Treinta minutos que parecen solo una exhalación. La abraza. Ella se deja
envolver entre los hombros anchos, los brazos
robustos y permanece inmóvil. Como si quisiese eternizar el presente y
escapar del futuro inmediato, aunque también mediato. Gaspar abona la cuota de
Amor Semanal con tres billetes arrugados, de esos que reflejan noche de copas.
Cierra la puerta del cuarto y vuelve a descender esa escalera, con menos ganas
que nunca.
Una
nueva cerveza intenta atenuar el gigantesco vacío que retorna sin
contemplaciones. Se pregunta porque siempre el camino más difícil. La utopía.

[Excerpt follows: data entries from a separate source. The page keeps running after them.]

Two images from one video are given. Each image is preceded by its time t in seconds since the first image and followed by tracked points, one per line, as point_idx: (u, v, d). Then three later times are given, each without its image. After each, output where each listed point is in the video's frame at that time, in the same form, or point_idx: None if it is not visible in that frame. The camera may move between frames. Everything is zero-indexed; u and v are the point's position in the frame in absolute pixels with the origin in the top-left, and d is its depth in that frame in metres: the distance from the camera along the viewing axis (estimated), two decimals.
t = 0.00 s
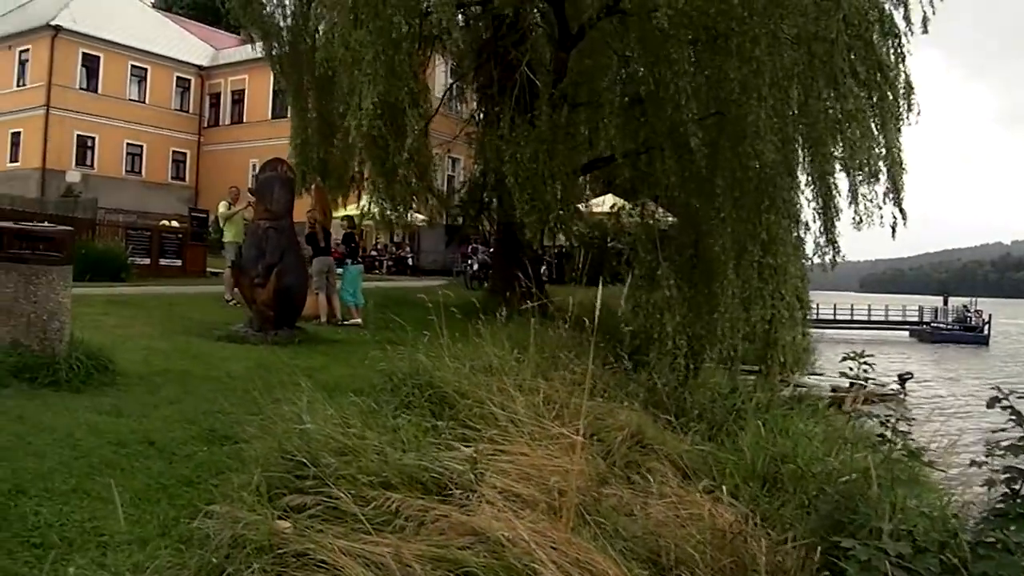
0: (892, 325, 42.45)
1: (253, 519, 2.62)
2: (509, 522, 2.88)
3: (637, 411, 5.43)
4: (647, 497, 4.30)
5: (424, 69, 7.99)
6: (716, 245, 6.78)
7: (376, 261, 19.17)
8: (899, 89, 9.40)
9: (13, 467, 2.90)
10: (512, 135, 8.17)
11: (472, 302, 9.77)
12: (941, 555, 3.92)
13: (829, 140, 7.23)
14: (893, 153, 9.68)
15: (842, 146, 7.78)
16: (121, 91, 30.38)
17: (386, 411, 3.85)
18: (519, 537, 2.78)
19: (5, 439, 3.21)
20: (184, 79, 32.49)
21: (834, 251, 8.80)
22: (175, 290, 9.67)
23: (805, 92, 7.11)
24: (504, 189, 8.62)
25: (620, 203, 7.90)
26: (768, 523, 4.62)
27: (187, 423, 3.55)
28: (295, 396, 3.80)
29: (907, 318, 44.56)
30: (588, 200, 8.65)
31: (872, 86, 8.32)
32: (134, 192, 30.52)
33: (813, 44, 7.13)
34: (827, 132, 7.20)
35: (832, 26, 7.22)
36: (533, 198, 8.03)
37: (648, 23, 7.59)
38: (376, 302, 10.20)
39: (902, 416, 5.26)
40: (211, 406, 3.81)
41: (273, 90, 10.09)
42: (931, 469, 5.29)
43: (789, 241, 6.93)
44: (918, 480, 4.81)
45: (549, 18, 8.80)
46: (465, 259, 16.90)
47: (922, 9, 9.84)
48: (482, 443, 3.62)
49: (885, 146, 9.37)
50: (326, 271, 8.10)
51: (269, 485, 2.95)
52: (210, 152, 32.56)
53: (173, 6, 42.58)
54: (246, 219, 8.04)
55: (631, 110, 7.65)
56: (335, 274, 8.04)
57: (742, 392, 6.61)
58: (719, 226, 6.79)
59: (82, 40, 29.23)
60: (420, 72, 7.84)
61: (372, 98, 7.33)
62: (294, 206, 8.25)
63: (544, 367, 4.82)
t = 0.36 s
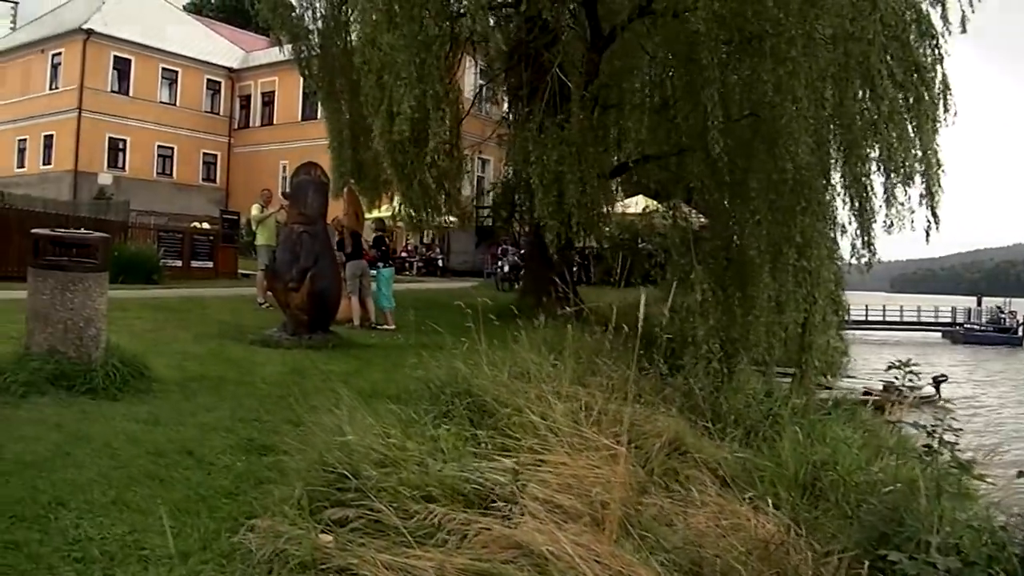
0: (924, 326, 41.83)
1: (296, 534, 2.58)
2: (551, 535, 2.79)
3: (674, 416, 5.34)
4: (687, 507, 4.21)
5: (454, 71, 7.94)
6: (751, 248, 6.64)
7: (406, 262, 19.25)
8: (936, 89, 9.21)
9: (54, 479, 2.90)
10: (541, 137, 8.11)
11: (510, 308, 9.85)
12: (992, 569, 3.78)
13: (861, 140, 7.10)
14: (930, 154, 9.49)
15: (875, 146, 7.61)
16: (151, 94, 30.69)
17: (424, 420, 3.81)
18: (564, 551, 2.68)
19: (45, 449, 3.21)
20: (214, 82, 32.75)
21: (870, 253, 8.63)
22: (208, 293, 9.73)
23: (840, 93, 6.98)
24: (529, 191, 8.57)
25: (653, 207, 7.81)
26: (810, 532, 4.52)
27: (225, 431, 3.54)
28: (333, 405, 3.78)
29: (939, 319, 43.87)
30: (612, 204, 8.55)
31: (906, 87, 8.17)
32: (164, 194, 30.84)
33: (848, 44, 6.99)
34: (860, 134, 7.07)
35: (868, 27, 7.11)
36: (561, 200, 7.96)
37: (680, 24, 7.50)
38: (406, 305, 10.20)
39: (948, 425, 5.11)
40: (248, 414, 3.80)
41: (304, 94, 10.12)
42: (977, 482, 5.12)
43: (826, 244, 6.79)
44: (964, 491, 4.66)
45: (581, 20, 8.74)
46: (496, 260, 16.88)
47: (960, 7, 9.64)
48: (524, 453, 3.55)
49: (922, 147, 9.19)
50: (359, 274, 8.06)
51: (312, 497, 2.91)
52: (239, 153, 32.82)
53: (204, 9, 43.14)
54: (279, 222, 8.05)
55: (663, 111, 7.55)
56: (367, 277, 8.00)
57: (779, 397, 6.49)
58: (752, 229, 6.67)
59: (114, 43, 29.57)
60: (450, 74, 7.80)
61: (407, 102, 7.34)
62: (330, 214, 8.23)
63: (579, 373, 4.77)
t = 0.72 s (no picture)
0: (956, 328, 41.16)
1: (336, 548, 2.55)
2: (594, 546, 2.70)
3: (709, 422, 5.25)
4: (726, 516, 4.12)
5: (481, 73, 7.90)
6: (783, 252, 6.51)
7: (433, 265, 19.29)
8: (973, 90, 9.03)
9: (91, 489, 2.89)
10: (568, 140, 8.06)
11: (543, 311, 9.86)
12: None
13: (895, 142, 6.97)
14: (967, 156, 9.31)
15: (910, 148, 7.44)
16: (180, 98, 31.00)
17: (460, 429, 3.77)
18: (607, 564, 2.59)
19: (82, 458, 3.21)
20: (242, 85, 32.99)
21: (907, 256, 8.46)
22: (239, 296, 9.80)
23: (874, 94, 6.82)
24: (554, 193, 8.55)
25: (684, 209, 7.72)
26: (852, 542, 4.40)
27: (261, 441, 3.53)
28: (368, 415, 3.76)
29: (970, 321, 43.21)
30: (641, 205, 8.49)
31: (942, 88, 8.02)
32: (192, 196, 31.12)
33: (882, 45, 6.86)
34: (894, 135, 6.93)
35: (902, 28, 6.91)
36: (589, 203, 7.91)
37: (710, 26, 7.42)
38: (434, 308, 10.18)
39: (993, 432, 4.96)
40: (283, 423, 3.79)
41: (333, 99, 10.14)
42: None
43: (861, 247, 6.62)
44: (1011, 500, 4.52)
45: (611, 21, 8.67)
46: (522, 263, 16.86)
47: (998, 7, 9.45)
48: (563, 462, 3.49)
49: (959, 150, 9.02)
50: (388, 277, 8.05)
51: (351, 508, 2.87)
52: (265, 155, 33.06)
53: (231, 14, 43.58)
54: (309, 227, 8.05)
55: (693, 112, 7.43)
56: (394, 280, 8.01)
57: (814, 402, 6.36)
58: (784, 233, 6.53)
59: (143, 48, 29.86)
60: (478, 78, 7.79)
61: (439, 106, 7.38)
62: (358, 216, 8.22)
63: (613, 381, 4.70)
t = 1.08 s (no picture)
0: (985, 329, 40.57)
1: (375, 558, 2.53)
2: (635, 557, 2.63)
3: (743, 427, 5.18)
4: (763, 524, 4.05)
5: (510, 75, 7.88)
6: (813, 255, 6.38)
7: (460, 266, 19.29)
8: (1009, 89, 8.88)
9: (128, 498, 2.88)
10: (596, 143, 8.03)
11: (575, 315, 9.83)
12: None
13: (925, 144, 6.88)
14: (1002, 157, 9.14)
15: (943, 149, 7.32)
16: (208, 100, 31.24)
17: (494, 436, 3.74)
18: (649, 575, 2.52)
19: (117, 466, 3.21)
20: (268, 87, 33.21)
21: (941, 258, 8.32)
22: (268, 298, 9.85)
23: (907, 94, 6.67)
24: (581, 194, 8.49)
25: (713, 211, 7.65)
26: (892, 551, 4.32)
27: (295, 448, 3.51)
28: (402, 422, 3.73)
29: (1000, 322, 42.57)
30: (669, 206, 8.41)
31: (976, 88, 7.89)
32: (217, 198, 31.39)
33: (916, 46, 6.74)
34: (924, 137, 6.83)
35: (936, 28, 6.73)
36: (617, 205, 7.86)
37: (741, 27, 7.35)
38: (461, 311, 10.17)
39: None
40: (316, 430, 3.77)
41: (361, 101, 10.16)
42: None
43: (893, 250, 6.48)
44: None
45: (639, 21, 8.61)
46: (549, 264, 16.82)
47: None
48: (600, 469, 3.43)
49: (993, 151, 8.86)
50: (416, 280, 8.04)
51: (389, 517, 2.85)
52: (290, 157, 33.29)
53: (257, 17, 43.97)
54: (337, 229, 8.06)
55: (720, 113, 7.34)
56: (422, 282, 8.02)
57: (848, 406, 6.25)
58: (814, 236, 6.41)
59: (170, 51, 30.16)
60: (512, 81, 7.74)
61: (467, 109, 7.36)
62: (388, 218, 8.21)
63: (647, 386, 4.65)
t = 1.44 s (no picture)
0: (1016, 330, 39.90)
1: (415, 567, 2.51)
2: (677, 565, 2.57)
3: (777, 431, 5.10)
4: (801, 530, 3.97)
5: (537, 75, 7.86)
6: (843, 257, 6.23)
7: (486, 267, 19.29)
8: None
9: (163, 504, 2.87)
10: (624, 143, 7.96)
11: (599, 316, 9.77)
12: None
13: (960, 145, 6.76)
14: None
15: (980, 148, 7.19)
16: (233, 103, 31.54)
17: (528, 441, 3.70)
18: None
19: (152, 471, 3.20)
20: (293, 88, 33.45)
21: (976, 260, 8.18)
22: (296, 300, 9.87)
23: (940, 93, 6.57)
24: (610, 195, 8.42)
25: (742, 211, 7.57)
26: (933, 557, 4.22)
27: (329, 453, 3.49)
28: (436, 428, 3.71)
29: None
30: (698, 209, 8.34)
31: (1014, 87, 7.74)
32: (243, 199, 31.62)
33: (949, 45, 6.66)
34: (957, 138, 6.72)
35: (970, 27, 6.75)
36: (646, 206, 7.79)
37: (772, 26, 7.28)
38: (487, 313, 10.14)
39: None
40: (348, 435, 3.75)
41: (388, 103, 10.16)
42: None
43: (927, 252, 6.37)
44: None
45: (668, 21, 8.54)
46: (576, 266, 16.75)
47: None
48: (637, 475, 3.38)
49: None
50: (445, 281, 8.05)
51: (428, 524, 2.83)
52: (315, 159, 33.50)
53: (283, 20, 44.33)
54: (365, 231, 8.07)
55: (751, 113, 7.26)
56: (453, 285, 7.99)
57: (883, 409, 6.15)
58: (845, 236, 6.28)
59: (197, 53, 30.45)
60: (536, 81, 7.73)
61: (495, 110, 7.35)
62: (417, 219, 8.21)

El imposible. Una fuerza externa lo empuja a seguir dándose la cabeza contra la
pared, a no escarmentar, a negar al aprendizaje forzado que te brindan las
circunstancias de la cotidianeidad. Terco. Obstinado. Como peleándose contra la
fuerza de la gravedad. El “Vámonos que toy muerto” de Adrián lo saca, tan solo
fugazmente, del paseo existencial por el cual transita. Llega a la casa preso
de una borrachera que lo desnuda. Sentimientos exacerbados. Enciende el equipo
de música. Las melodías de Lennon brotan suaves de los sofisticados parlantes,
enciende un cigarrillo y una lágrima le atraviesa la mejilla. Siente que la
vorágine es imparable. Los ojos, rojos y brillosos, expulsan gotas a
borbotones. Angustia a flor de piel, imposible de reprimir. Son las 5. Ya se
perciben los primeros atisbos de amanecer. Los sueños nocturnos empiezan a
despedirse y dan paso a la cruel realidad del día, que espera agazapada. No
tiene más lágrimas. El cuerpo pesa y el cansancio vence. Llega al cuarto. Se quita los zapatos,
para luego desplomarse en la enorme cama de dos plazas como si fuese una bolsa
de papas. No se detiene siquiera un instante en la silueta de su esposa, quien
simula sueño reparador. Cierra los ojos y se alista para la hipocresía
cotidiana, sustentada en 6 años de hermosos recuerdos y 5 de conflictos imposibles
de asumir. A pesar de que sus
pensamientos y lo más puro de su ser hayan quedado varados en aquel tugurio de
mala muerte, donde Silvana seguirá intentando cerrar heridas que nunca cierran.